_THE PROBLEM_
I need the entries printed again word for word, without the images.

_Collected data_
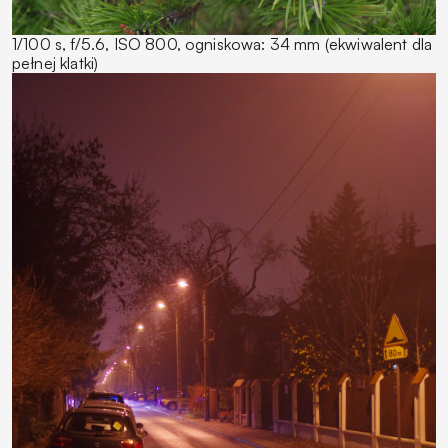
1/100 s, f/5.6, ISO 800, ogniskowa: 34 mm (ekwiwalent dla
pełnej klatki)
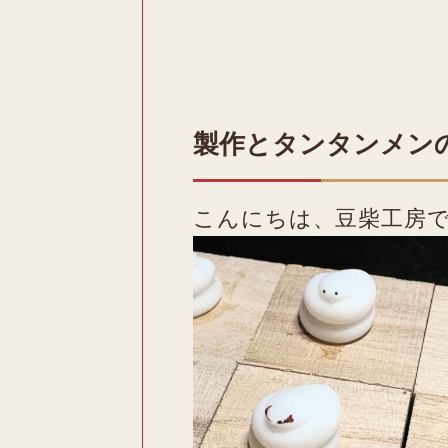
製作とタンタンメン
こんにちは、豆柴工房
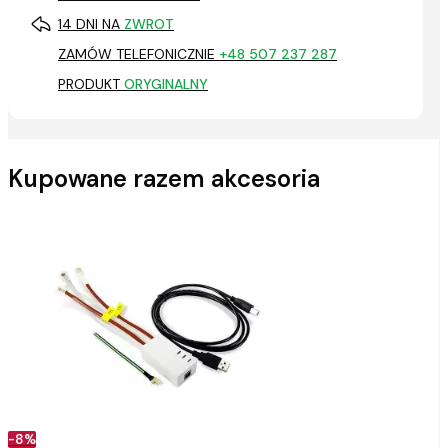
14 DNI NA
ZWROT
ZAMÓW TELEFONICZNIE
+48 507 237 287
PRODUKT
ORYGINALNY
Kupowane razem akcesoria
-8%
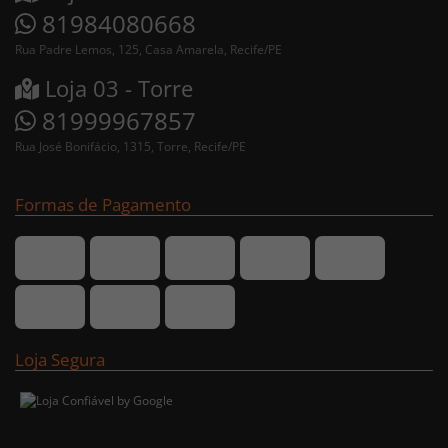
81984080668
Rua Padre Lemos, 125, Casa Amarela, Recife/PE
Loja 03 - Torre
81999967857
Rua José Bonifácio, 1315, Torre, Recife/PE
Formas de Pagamento
Loja Segura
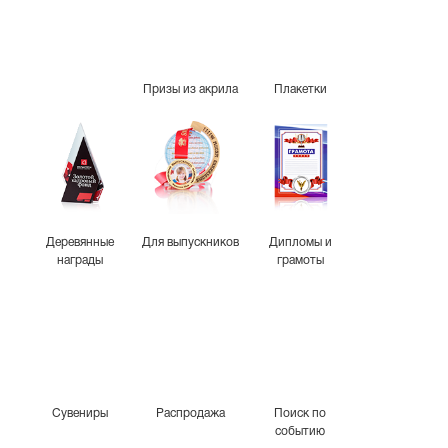
Призы из акрила
Плакетки
Деревянные
Для выпускников
Дипломы и
награды
грамоты
Сувениры
Распродажа
Поиск по
событию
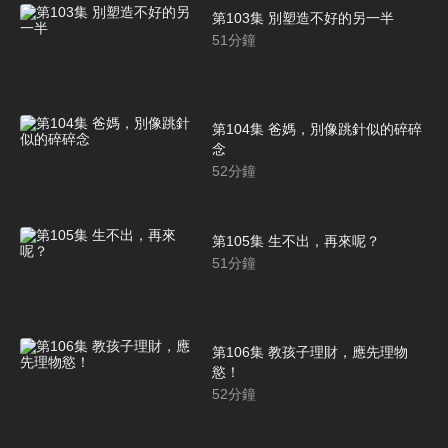
第103集 別塑造不好的另一半
51
分鐘
第104集 爸媽，別像跳針似的碎碎
念
52
分鐘
第105集 生不出，再來呢？
51
分鐘
第106集 教孩子理財，應先理物
慾！
52
分鐘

_EXERCISE RESPONSE_
1/100 s, f/5.6, ISO 800, ogniskowa: 34 mm (ekwiwalent dla
pełnej klatki)
製作とタンタンメン
こんにちは、豆柴工房
14 DNI NA
ZWROT
ZAMÓW TELEFONICZNIE
+48 507 237 287
PRODUKT
ORYGINALNY
Kupowane razem akcesoria
-8%
81984080668
Rua Padre Lemos, 125, Casa Amarela, Recife/PE
Loja 03 - Torre
81999967857
Rua José Bonifácio, 1315, Torre, Recife/PE
Formas de Pagamento
Loja Segura
Призы из акрила
Плакетки
Деревянные
Для выпускников
Дипломы и
награды
грамоты
Сувениры
Распродажа
Поиск по
событию
第103集 別塑造不好的另一半
51
分鐘
第104集 爸媽，別像跳針似的碎碎
念
52
分鐘
第105集 生不出，再來呢？
51
分鐘
第106集 教孩子理財，應先理物
慾！
52
分鐘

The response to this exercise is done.